White screen of what?!?
[Solved] Problems with buttons and binaries not running
#10

Thought it might be worth mentioning here that writing to CRP DISABLD on Linux is not as simple as drag & drop! Had me banging my head against the wall for some time before I tried booting into Windows instead to see if that made any difference… from https://www.nxp.com/docs/en/application-note/AN10986.pdf:

“The data written to the filesystem is organized in flash by disk block order, with the beginning of flash starting at block 4. If firmware.bin is deleted, PCs running windows will allocate any new file starting at block 4 and using increasing block numbers as more data is written. This means that in Windows, any standard program or tool can be used to write new firmware to the LPC1300. In a Windows Explorer window, a user can delete firmware.bin and drag over a new file to program the flash. Unfortunately, FAT filesystems on Mac and Linux machines tend to allocate blocks to files in a different order which results in data being written onto the ISP disk, and consequently firmware being written to flash, being reordered. This will cause the firmware update to be unsuccessful. There are two workarounds for this. The most general workaround is to overwrite the firmware.bin file in place. A more “brute-force” option that requires administrative privileges to do direct disk device writes to /dev.”

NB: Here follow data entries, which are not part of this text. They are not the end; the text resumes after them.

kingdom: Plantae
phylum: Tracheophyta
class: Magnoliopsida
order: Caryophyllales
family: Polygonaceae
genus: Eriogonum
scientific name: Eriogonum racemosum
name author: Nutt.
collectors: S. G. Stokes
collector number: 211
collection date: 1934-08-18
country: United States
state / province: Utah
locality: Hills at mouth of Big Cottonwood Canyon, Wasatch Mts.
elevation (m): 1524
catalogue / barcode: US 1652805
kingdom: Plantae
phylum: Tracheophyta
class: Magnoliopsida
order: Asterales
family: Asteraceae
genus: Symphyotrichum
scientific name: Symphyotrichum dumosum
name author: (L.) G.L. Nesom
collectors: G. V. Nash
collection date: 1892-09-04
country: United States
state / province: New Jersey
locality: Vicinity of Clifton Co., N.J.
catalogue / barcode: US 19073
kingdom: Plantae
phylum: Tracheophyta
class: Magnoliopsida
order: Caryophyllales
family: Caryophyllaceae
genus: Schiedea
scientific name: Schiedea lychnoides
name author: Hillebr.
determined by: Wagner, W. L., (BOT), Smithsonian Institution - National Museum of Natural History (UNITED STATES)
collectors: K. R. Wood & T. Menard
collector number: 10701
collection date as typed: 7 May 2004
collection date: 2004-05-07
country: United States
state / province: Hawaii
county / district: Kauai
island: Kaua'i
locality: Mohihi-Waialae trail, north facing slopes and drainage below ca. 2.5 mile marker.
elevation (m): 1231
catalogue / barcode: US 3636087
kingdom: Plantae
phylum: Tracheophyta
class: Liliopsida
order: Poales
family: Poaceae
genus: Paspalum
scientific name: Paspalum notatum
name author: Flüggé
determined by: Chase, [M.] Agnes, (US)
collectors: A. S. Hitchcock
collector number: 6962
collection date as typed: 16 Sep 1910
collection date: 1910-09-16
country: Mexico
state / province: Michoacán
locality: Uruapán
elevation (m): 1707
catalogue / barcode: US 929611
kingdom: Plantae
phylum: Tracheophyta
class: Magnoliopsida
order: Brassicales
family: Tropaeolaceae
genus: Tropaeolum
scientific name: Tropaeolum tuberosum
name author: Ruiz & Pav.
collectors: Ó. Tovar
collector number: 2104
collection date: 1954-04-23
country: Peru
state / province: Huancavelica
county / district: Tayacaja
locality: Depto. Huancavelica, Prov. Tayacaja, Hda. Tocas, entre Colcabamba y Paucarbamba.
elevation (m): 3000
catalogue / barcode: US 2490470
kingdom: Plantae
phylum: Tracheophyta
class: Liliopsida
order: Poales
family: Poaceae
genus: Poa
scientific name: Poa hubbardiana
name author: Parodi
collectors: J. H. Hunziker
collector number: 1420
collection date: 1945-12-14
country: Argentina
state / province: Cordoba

[Solved] Uploading .bin to Pokitto under Linux
#11

Am I the only person having trouble writing to Pokitto? it seems that quite often the data just doesn’t take and the Pokitto stays in CRP DISABLED mode and I have to write the bin two or three times, sometimes needing to recompile before it resets properly.


#12

I have never come across this issue.

  • has it started recently or has it been since the beginning?
  • have you tried other cables?

#13

I can’t really remember, I do more tests now than I did when I first got it, so it might have been from the beginning.
Other cable do the same thing. Could it be something to do with the compiled code? I think I remember you mentioning that there needs to be some checksum in place or the code wont boot, perhaps that’s why recompiling usually fixes it.
Or maybe it’s to do with the way windows copies files, I might not be leaving enough time for the process to finish properly, I know windows doesn’t copy files in the exact amount of time it says it does.


#14

This I have noticed at times. Try to “Save As…” on top of the firmware.bin and see if it makes a difference


#15

I was using windows and it happened to me just one time. I tough the boot button was stuck and Pokitto kept rebooting for that reason. After more test, only flashing again the firmware give me the usual welcome screen.
My feeling was that probably I rebooted too early after the new .bin was copied, resulting in corrupted file.


#16

Yes, this is possible. I am not sure if the flashing is “realtime” or if theres a small delay before its ready after the bin is copied.


#17

I have tried some different cables, I have also tried ‘safely removing’ to Eject LPC1XXX IFLASH then waiting a few seconds and it still happens randomly.
Usually re-copying the file will make it work, but sometimes I have to re-compile.


#18

I don’t actually eject the pokitto and haven’t had any issues copying from windows and the files are always copied quick enough for me to call it instant.
Instead of ejecting i just press the reset button on the pokitto, that disconnects it and boots it up. That way if I do have a corrupt file I can just reset in flash mode and save a bit of plugging and unplugging my USB cable.


#19

I really don’t know what is causing this. I do know that I am probably flashing my Pokitto a lot more that many of the current users. But yeah, my usual method is to delete firmware.bin, drag and drop the file I just compiled, wait until the fill copying dialog box has vanished then hit the reset button.


#20

Can we do this: I will send you a new Pokitto. You send me back the one you have when you get the replacement from me. Normal mail is OK.

Plan Ok?

I want to debug that individual board to see if there is something dodgy going on.